Aqueous phase reforming of methanol for hydrogen production over highly-dispersed PtLa/CeO2 catalyst prepared by photochemical reduction method

Abstract

Hydrogen production by catalytic aqueous phase reforming (APR) of biomass oxygenated derivatives in relatively mild conditions is a promising way to produce hydrogen. In this work, Pt/CeO2-HT, Pt/La–CeO2-HT and PtLa/CeO2 catalysts were synthesized by a novel photochemical reduction method and applied to the methanol APR. Extensive characterizations have proved that the mild catalyst preparation method gave it a high dispersion of Pt species and the addition of La modified the metal-support interaction. The results showed that La-modified Pt/La–CeO2-HT and PtLa/CeO2 catalysts exhibited better catalytic performance than the Pt/CeO2-HT catalyst, among which the hydrogen yield was the highest for the surface La-modified PtLa/CeO2 catalyst (177.7 mmol/gcat). This was mainly attributed to the surface modification of La resulted in a significant increase in the number of moderately strong basic sites and surface oxygen vacancies in the PtLa/CeO2 catalyst.
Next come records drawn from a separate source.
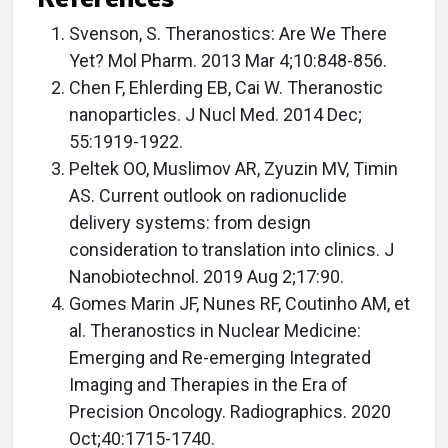
Svenson, S. Theranostics: Are We There
Yet? Mol Pharm. 2013 Mar 4;10:848-856.
Chen F, Ehlerding EB, Cai W. Theranostic
nanoparticles. J Nucl Med. 2014 Dec;
55:1919-1922.
Peltek OO, Muslimov AR, Zyuzin MV, Timin
AS. Current outlook on radionuclide
delivery systems: from design
consideration to translation into clinics. J
Nanobiotechnol. 2019 Aug 2;17:90.
Gomes Marin JF, Nunes RF, Coutinho AM, et
al. Theranostics in Nuclear Medicine:
Emerging and Re-emerging Integrated
Imaging and Therapies in the Era of
Precision Oncology. Radiographics. 2020
Oct;40:1715-1740.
The enhancement of catalyst basicity effectively promoted the dissociation of H2O to produce hydroxyl groups, while a large number of surface oxygen vacancies provided more active sites for the adsorption and dissociation of H2O. And their synergistic behavior efficiently facilitated the water gas shift (WGS) reaction, resulting in a significant increase in hydrogen yield of methanol APR. Associated with the in situ DRIFTS analyzes and the results indicated by WGS reaction, possible promotion mechanism was proposed.